Bando und der goldene Fußball
Modell für die Gesellschaft
Dabei erzählen die meisten Fußballfilme – Hunderte davon wurden im Lauf der Kinogeschichte in allen Winkeln der Welt gedreht – von der Notwendigkeit der Harmonie zwischen dem Teil (der Spielerpersönlichkeit) und dem Ganzen (der Mannschaft). Fußballfilme – zum Beispiel den rumänischen Streifen Fußballliebe von 1987 – kann man häufig als Modelle für das Funktionieren von Gesellschaft interpretieren. Es geht um Rollenverteilung, um Führung und Unterordnung, um Motivation und Massenpsychologie (im Umgang mit den Fans) und um das Verkraften von Siegen und Niederlagen. Der Problematik von aggressivem Fan-Verhalten und faschistoider Hooligan-Mentalität, die skrupellos Feindbilder aufbauen und Führervorbilder idealisieren, widmen sich im fiktiven Bereich Ricky Toggnazzis Ultra und mit dokumentarischen Mitteln Adolf Winkelmanns Nordkurve.
Elf Freunde sollt ihr sein
Weil Fußball ohne die soziale Komponente nicht funktioniert, taucht er als Thema gern in pädagogischen Filmen auf. Viele Kinderfilme erzählen Fußballgeschichten, erzählen von Sportbegeisterung, von Sinnfindung, von Rivalität und von Freundschaft unter der Überschrift "Elf Freunde sollt ihr sein". Nur ein paar Titel:
Bando und der goldene Fußball aus Guinea,
Unser Torwart spielt Klavier und
Geheimbund Goldener Ball aus der CSSR,
Der neue Fimmel und
Drei Mädchen im Endspiel aus der DDR, aktuell
Es gibt nur einen Jimmy Grimble aus Großbritannien und
Die wilden Kerle aus Deutschland. Auch Bo Widerbergs
Fimpen, der Knirps aus Schweden wendet sich zuerst an Kinder, zeigt er doch, wie ein kleiner Kerl die Nationalelf zu Triumphen führt.

※

_Arbeitsauftrag 1:_
Beantworte zum Textauszug über Fußballfilme diese Fragen:
(a) Aus welchem Land stammt der Film „Fußballliebe“ von 1987?
(b) Mit welchen Mitteln behandelt Adolf Winkelmanns „Nordkurve“ das Thema Hooligans?
(c) Was zeigt „Fimpen, der Knirps“ aus Schweden?
_Arbeitsauftrag 2:_ Setze den Text über Fußballfilme bitte ab seinem letzten Satz fort.
Die Einträge spielen hierfür keine Rolle.

※

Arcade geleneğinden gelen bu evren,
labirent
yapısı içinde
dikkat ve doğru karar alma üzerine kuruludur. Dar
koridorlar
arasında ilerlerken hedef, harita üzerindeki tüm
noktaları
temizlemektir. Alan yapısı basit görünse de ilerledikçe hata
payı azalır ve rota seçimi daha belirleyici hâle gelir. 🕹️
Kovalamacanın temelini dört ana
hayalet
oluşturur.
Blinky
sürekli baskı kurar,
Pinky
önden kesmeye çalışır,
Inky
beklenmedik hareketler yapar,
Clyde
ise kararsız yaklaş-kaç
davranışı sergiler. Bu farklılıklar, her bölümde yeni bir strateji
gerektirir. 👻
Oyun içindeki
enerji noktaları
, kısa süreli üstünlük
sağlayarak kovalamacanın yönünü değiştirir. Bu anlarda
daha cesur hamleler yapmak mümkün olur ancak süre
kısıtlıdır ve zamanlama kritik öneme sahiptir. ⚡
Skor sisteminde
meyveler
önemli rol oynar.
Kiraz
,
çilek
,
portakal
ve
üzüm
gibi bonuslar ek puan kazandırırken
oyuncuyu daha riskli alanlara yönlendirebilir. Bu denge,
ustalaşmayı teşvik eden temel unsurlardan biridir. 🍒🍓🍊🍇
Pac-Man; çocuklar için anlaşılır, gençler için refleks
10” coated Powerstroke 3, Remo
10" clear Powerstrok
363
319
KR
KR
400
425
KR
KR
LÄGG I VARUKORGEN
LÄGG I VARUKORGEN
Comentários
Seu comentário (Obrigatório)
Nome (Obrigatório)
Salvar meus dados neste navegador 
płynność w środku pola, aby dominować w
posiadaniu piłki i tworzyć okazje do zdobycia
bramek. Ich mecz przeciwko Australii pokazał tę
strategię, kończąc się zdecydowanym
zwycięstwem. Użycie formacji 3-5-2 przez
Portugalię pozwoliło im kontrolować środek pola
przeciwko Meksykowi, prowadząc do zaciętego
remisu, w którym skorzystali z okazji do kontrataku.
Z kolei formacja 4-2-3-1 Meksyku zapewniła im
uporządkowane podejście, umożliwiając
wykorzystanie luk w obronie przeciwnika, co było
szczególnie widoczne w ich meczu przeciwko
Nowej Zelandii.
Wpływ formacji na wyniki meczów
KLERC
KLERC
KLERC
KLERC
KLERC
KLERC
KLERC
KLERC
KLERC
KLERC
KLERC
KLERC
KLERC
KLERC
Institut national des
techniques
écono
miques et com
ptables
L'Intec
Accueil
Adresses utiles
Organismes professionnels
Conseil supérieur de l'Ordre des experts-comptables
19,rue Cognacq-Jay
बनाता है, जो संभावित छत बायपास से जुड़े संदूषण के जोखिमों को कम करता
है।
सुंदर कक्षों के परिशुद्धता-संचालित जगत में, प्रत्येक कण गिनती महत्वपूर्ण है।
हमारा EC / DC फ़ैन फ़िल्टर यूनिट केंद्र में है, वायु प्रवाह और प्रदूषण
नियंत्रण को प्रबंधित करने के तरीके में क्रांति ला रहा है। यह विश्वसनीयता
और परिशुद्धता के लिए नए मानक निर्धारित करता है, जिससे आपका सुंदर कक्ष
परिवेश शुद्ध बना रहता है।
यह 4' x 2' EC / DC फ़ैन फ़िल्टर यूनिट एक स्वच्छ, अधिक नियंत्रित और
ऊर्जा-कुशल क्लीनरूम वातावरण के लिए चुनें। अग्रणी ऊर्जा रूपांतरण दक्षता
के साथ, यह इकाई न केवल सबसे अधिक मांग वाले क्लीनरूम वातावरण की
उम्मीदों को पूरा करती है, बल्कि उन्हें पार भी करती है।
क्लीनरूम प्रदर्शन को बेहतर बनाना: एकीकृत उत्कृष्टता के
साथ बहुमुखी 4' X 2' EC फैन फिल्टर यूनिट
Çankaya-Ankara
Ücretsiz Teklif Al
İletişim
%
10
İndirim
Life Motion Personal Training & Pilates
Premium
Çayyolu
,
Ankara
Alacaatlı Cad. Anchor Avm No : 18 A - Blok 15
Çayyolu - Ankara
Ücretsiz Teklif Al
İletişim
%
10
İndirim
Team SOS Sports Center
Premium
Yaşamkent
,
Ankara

※

_Antwort 1:_
(a) Aus Rumänien.
(b) Mit dokumentarischen Mitteln.
(c) Wie ein kleiner Kerl die Nationalelf zu Triumphen führt.

_Antwort 2:_
Fußball ist unser Leben
Träume und Illusionen
In Fußballfilmen geht es häufig um Integration, viele wollen das Kinopublikum selbst integrativ einbeziehen. Mit seinen Wurzeln im Arbeitermilieu sorgt der Fußballsport nicht nur im Stadion, sondern auch im Lichtspielhaus für Träume, Illusionen, Identifikationen gerade bei Menschen aus der Unterschicht. Auf dem Rasen und vor der Leinwand will derjenige mit seiner Mannschaft siegen, dem sonst die soziale Niederlage in das Lebensspiel geschrieben ist. Don Camillos Fußballhaufen bietet im ersten Teil der Film-Serie um den streitbaren Priester den armen Bauernjungen aus der Po-Ebene Ablenkung vom Alltagselend und wenigstens manchmal das Gefühl, etwas zu bedeuten. Noch die deutsche Komödie Fußball ist unser Leben von 1999 ist durch die Proleten-Gestalt Pollak mit seiner Anhänglichkeit an Schalke sympathisch.
Das Spiel der Götter
Dass das abendländische Fußballspiel längst andere Kulturen infiziert, zeigen neuere Filme wie
Spiel der Götter, in dem buddhistische Mönche vom Ballfieber erfasst werden, und
Kick it Like Beckham, in dem ein indisches Mädchen am Leder alle kulturellen Konventionen durchbricht. In der Wirklichkeit ist sowohl die Integration der Geschlechter wie auch unterschiedlicher Ethnien im Rahmen der Sportart Fußball ziemlich mühsam. Das belegen Dokumentationen wie
Omar Daf – Fußballer-Transfer aus Afrika über die Probleme eines senegalesischen Jungen in französischen Mannschaften oder
Nach dem Spiel über das Scheitern eines türkischen Mädchen-Teams aus Kreuzberg an der Ausländerfeindlichkeit der Deutschen und dem Machismo der türkischen Männer.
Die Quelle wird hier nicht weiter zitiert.